As a 40th present to myself, I saved enough money over a few years, to take a long-wished for trip to Italy. I put the word out to a few potential travelling pals, but their hemming and hawing and lack of urgency to commit, not to mention having to accommodate their needs/likes/dislikes was bringing me down. Damnit, this was important to me! This was my Eat, Pray, Love trip (sans India and Indonesia), and I didn’t want to compromise. I went on my own and spent more than three weeks doing only what I wanted to do, which was the most liberating way to jump start my 40s. I’ve always cherished my alone time, and I’m very content doing things solo, but I can’t deny that I didn’t miss catching up with someone over a meal at the end of the day. It’s not that food tastes different when eating alone, I just think the experience of eating is that much better when it’s shared.
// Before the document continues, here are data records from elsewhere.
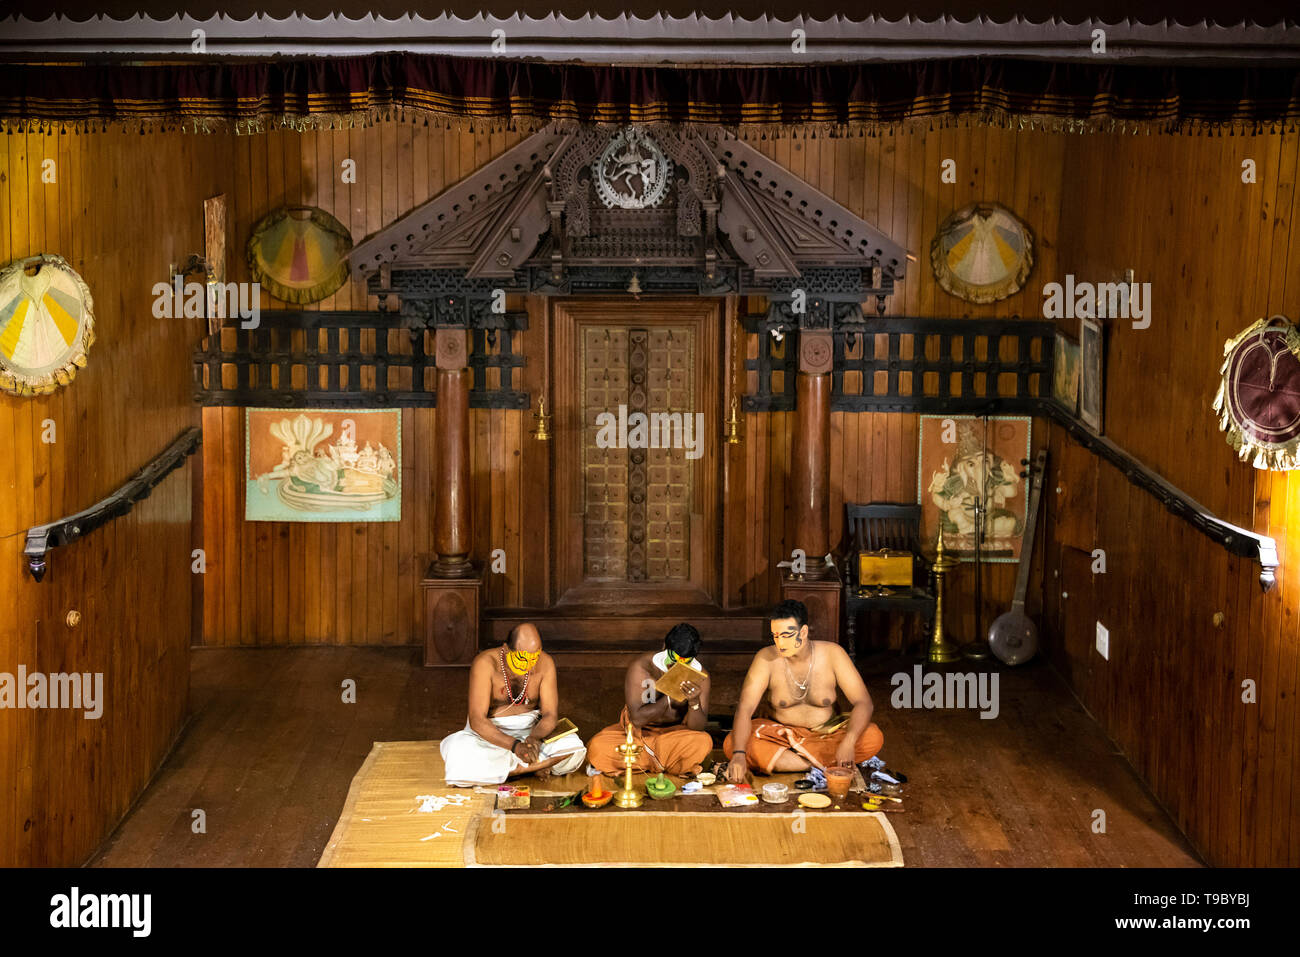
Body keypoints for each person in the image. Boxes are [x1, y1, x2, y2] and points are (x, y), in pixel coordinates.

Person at [724, 599, 883, 782]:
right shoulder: (765, 658)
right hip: (780, 736)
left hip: (826, 735)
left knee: (872, 736)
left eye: (786, 635)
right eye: (775, 635)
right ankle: (818, 765)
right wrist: (738, 754)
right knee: (732, 744)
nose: (779, 642)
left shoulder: (833, 654)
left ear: (804, 632)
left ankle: (791, 762)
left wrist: (848, 742)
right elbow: (745, 708)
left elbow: (863, 702)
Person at [440, 623, 587, 786]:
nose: (529, 665)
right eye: (523, 658)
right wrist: (515, 746)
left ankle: (509, 770)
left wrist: (534, 739)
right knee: (458, 751)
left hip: (531, 731)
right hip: (491, 735)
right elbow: (477, 720)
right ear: (506, 649)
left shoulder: (545, 663)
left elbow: (550, 714)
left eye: (534, 657)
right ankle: (531, 767)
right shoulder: (485, 663)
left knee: (574, 747)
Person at [586, 623, 713, 778]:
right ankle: (671, 764)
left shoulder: (700, 676)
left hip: (673, 736)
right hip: (638, 735)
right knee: (598, 747)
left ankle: (641, 763)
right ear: (664, 646)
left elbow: (697, 727)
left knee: (703, 741)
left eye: (685, 661)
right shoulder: (643, 667)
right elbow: (637, 720)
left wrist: (694, 702)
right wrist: (668, 697)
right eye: (674, 658)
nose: (676, 665)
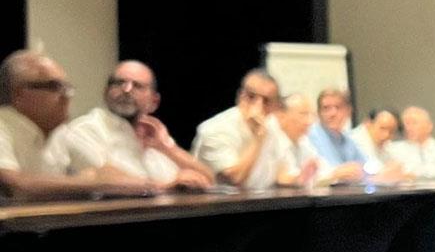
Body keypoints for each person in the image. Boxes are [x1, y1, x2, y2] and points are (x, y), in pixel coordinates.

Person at [0, 50, 156, 199]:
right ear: (19, 93)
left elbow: (105, 172)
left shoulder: (59, 132)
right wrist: (89, 182)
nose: (67, 97)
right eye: (55, 86)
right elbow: (15, 186)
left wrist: (160, 186)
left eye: (67, 88)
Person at [45, 60, 213, 190]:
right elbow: (104, 177)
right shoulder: (85, 129)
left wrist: (167, 148)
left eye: (137, 86)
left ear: (154, 102)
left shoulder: (154, 133)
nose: (126, 89)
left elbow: (208, 178)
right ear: (105, 92)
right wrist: (167, 187)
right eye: (119, 83)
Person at [192, 69, 285, 189]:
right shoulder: (214, 129)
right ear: (240, 97)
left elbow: (283, 172)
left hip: (260, 202)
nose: (258, 106)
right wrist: (258, 138)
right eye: (251, 97)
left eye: (266, 101)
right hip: (217, 204)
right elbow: (235, 179)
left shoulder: (273, 126)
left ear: (275, 106)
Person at [306, 88, 366, 184]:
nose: (332, 113)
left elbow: (364, 167)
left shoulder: (348, 140)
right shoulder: (310, 135)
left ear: (348, 111)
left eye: (338, 107)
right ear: (318, 113)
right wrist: (336, 173)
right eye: (326, 108)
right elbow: (317, 176)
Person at [386, 106, 435, 179]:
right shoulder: (393, 149)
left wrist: (411, 175)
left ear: (429, 126)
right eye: (406, 124)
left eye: (414, 123)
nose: (408, 128)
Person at [268, 93, 323, 187]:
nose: (309, 122)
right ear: (281, 116)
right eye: (303, 114)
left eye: (311, 115)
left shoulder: (303, 140)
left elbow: (320, 170)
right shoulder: (270, 139)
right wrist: (300, 177)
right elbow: (280, 178)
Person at [350, 107, 399, 173]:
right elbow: (370, 170)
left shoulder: (386, 145)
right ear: (368, 123)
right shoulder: (354, 140)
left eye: (391, 131)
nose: (386, 135)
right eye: (383, 128)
Though it sounds trite, I do value my time more and more as I get older, and since we all seem to have so little of it these days, I’m supremely pissed when it’s infringed upon or mistreated. Like, being around people who aren’t very nice or have little joy or are idiots; or buying a ticket, putting on some make-up, negotiating traffic and going to see a dance performance where the choreographer seems to NOT have considered me (the audience), at all. It’s like inviting me to your party and then ignoring me all night.

The truth is, some of the best moments of my life are the encounters I’ve shared with good people, the ones I wish the best for and they for me. Scenic road trips with M, rented convertible, sun, salty air; girlfriends around my kitchen counter, gossip, way too much wine; group hugs before performing, deep breaths, racing hearts; multiple hands digging into big pots of drunken mussels, messy platters of nachos; laughing with friends till my body collapses; games nights; winning games nights; 14-hour dates with lots of kissing; dancing with dad at my wedding.

Do good people equal good times? It’s not a hard and fast rule, but I like the odds. Plus it tends to bring out the best in me, so it’s a pretty good place to start.